For local or staging environments, I can temporarily set:

const recordedFetch = createRecordedFetch({
  captureContent: true,
});

The resulting request body can then be replayed with a small script. Create replay.mjs:

import { readFile } from "node:fs/promises";

const recordingPath = process.argv[2];
if (!recordingPath) {
  throw new Error("Usage: node replay.mjs <recording.json>");
}

const recording = JSON.parse(await readFile(recordingPath, "utf8"));
const serializedBody = JSON.stringify(recording.request.body);

if (serializedBody.includes("[REDACTED]")) {
  throw new Error(
    "This recording contains redacted values and cannot be replayed."
  );
}

const apiKey = process.env.LLM_API_KEY;
if (!apiKey) {
  throw new Error("LLM_API_KEY is required");
}

const response = await fetch(recording.request.url, {
  method: recording.request.method,
  headers: {
    Authorization: `Bearer ${apiKey}`,
    "Content-Type": "application/json",
  },
  body: serializedBody,
  signal: AbortSignal.timeout(30_000),
});

console.log("Status:", response.status);
console.log(await response.text());

Then run:

LLM_API_KEY="your-api-key" \
  node replay.mjs .llm-recordings/example.json

I only enable full-content recording with synthetic or approved test data. I would not turn it on globally in production.

What this has helped me distinguish

The recorder is most useful when several failures look identical from the outside. It helps separate:

  • Request-shape failures: Unsupported parameters, invalid tool schemas, wrong message roles, or model-specific limits.
  • Transport failures: Timeouts, connection resets, interrupted streams, and responses that never reach the application.
  • Provider failures: A structured error response, unexpected content type, or different interpretation of an OpenAI-compatible field.
  • Application failures: The provider returned a valid response, but my parser, state machine, or tool executor mishandled it.

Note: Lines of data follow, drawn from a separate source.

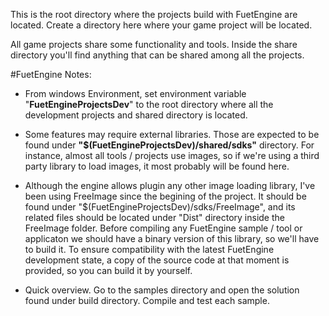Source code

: This is the root directory where the projects build with FuetEngine are located.
Create a directory here where your game project will be located.

All game projects share some functionality and tools. Inside the share directory you'll find anything that can be shared among all the projects.

#FuetEngine Notes:

- From windows Environment, set environment variable "**FuetEngineProjectsDev**" to the root directory where all the development projects and shared directory is located.

- Some features may require external libraries. Those are expected to be found under 
**"$(FuetEngineProjectsDev)/shared/sdks"** directory. For instance, almost all tools / projects use images, so if we're using a third party library to load images, it most probably will be found here.

- Although the engine allows plugin any other image loading library, I've been using FreeImage since the begining of the project. It should be found under "$(FuetEngineProjectsDev)/sdks/FreeImage", and its related files should be located under "Dist" directory inside the FreeImage folder. Before compiling any FuetEngine sample / tool or applicaton we should have a binary version of this library, so we'll have to build it. To ensure compatibility with the latest FuetEngine development state, a copy of the source code at that moment is provided, so you can build it by yourself.

- Quick overview. Go to the samples directory and open the solution found under build directory. Compile and test each sample.
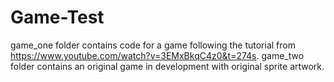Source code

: # Game-Test
game_one folder contains code for a game following the tutorial from https://www.youtube.com/watch?v=3EMxBkqC4z0&t=274s.
game_two folder contains an original game in development with original sprite artwork.
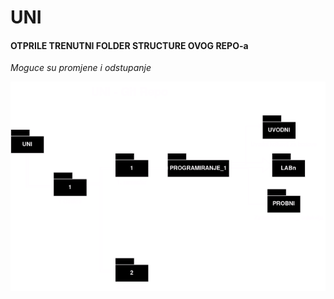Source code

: # UNI

#### OTPRILE TRENUTNI FOLDER STRUCTURE OVOG REPO-a

*Moguce su promjene i odstupanje*

<p align="center">
  <img src="https://github.com/Roko191/uni/blob/main/FESB-folder_struct.png" />
</p>

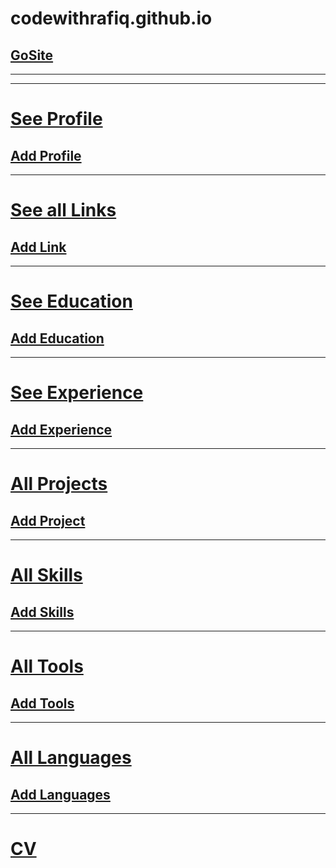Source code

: # codewithrafiq.github.io
## [GoSite](https://codewithrafiq.github.io)
___
___
# [See Profile](https://raw.githubusercontent.com/rafiquljislam/Portfolio-Admin-Panel/main/About.json)
## [Add Profile](https://github.com/rafiquljislam/Portfolio-Admin-Panel/edit/main/About.json)
___
# [See all Links](https://raw.githubusercontent.com/rafiquljislam/Portfolio-Admin-Panel/main/Links.json)
## [Add Link](https://github.com/rafiquljislam/Portfolio-Admin-Panel/edit/main/Links.json)
___
# [See Education](https://raw.githubusercontent.com/rafiquljislam/Portfolio-Admin-Panel/main/Education.json)
## [Add Education](https://github.com/rafiquljislam/Portfolio-Admin-Panel/edit/main/Education.json)
___
# [See Experience](https://raw.githubusercontent.com/rafiquljislam/Portfolio-Admin-Panel/main/Experience.json)
## [Add Experience](https://github.com/rafiquljislam/Portfolio-Admin-Panel/edit/main/Experience.json)
___
# [All Projects](https://raw.githubusercontent.com/rafiquljislam/Portfolio-Admin-Panel/main/Project.json)
## [Add Project](https://github.com/rafiquljislam/Portfolio-Admin-Panel/edit/main/Project.json)
___
# [All Skills](https://raw.githubusercontent.com/rafiquljislam/Portfolio-Admin-Panel/main/Skills.json)
## [Add Skills](https://github.com/rafiquljislam/Portfolio-Admin-Panel/edit/main/Skills.json)
___
# [All Tools](https://raw.githubusercontent.com/rafiquljislam/Portfolio-Admin-Panel/main/Tools.json)
## [Add Tools](https://github.com/rafiquljislam/Portfolio-Admin-Panel/edit/main/Tools.json)
___
# [All Languages](https://raw.githubusercontent.com/rafiquljislam/Portfolio-Admin-Panel/main/languages.json)
## [Add Languages](https://github.com/rafiquljislam/Portfolio-Admin-Panel/edit/main/languages.json)
___
# [CV](https://github.com/rafiquljislam/Portfolio-Admin-Panel/blob/main/cv.pdf)
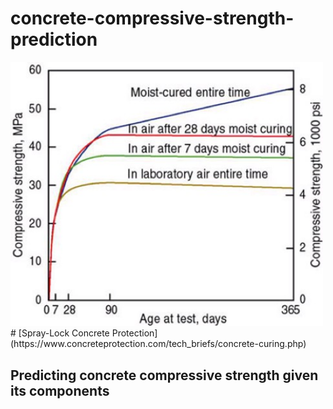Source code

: # concrete-compressive-strength-prediction
<img src="https://github.com/UrielV1/concrete-compressive-strength-prediction/blob/main/concrete1.png" alt="https://github.com/UrielV1/concrete-compressive-strength-prediction/blob/main/concrete1.png" width="500"/>
# [Spray-Lock Concrete Protection](https://www.concreteprotection.com/tech_briefs/concrete-curing.php)

## Predicting concrete compressive strength given its components 
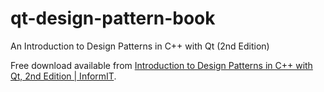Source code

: # qt-design-pattern-book

An Introduction to Design Patterns in C++ with Qt (2nd Edition)

Free download available from [Introduction to Design Patterns in C++ with Qt, 2nd Edition | InformIT](http://www.informit.com/store/introduction-to-design-patterns-in-c-plus-plus-with-9780132826457).
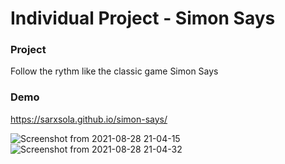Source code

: # Individual Project - Simon Says

### Project

Follow the rythm like the classic game Simon Says


### Demo

https://sarxsola.github.io/simon-says/

![Screenshot from 2021-08-28 21-04-15](https://user-images.githubusercontent.com/64902444/131234026-8fdb483e-ab60-4230-8e40-85b85889a2ad.png)
![Screenshot from 2021-08-28 21-04-32](https://user-images.githubusercontent.com/64902444/131234028-d07c40a4-7e40-4809-bbd9-0786a083c589.png)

Those categories lead to very different fixes. Retrying all four of them is not a debugging strategy.

Production considerations

This recorder is intentionally small, so it leaves several decisions to the application using it. Before running something like this in production, I would add:

  • a retention period for recordings
  • sampling instead of recording every successful request
  • encryption at rest
  • size limits for request and response bodies
  • stricter redaction for user and tool data
  • access controls around the recording directory
  • correlation with the application trace or operation ID

I would also record failed calls more aggressively than successful ones. Keeping every response forever is an expensive way to create a privacy problem.

Why I keep this wrapper small

There are good observability products that can collect richer traces, token usage, latency distributions, and model-level metrics. I still like having a tiny recorder close to the HTTP boundary. It gives me a provider-neutral artifact I can inspect before data passes through SDK abstractions, response parsers, retry policies, or agent frameworks.

When I test multiple OpenAI-compatible endpoints-including my work on TokenBay-that raw boundary is often where compatibility problems become easiest to see.

The goal is not to log everything. It is to make the next production failure reproducible enough that I do not have to debug it from a single error message.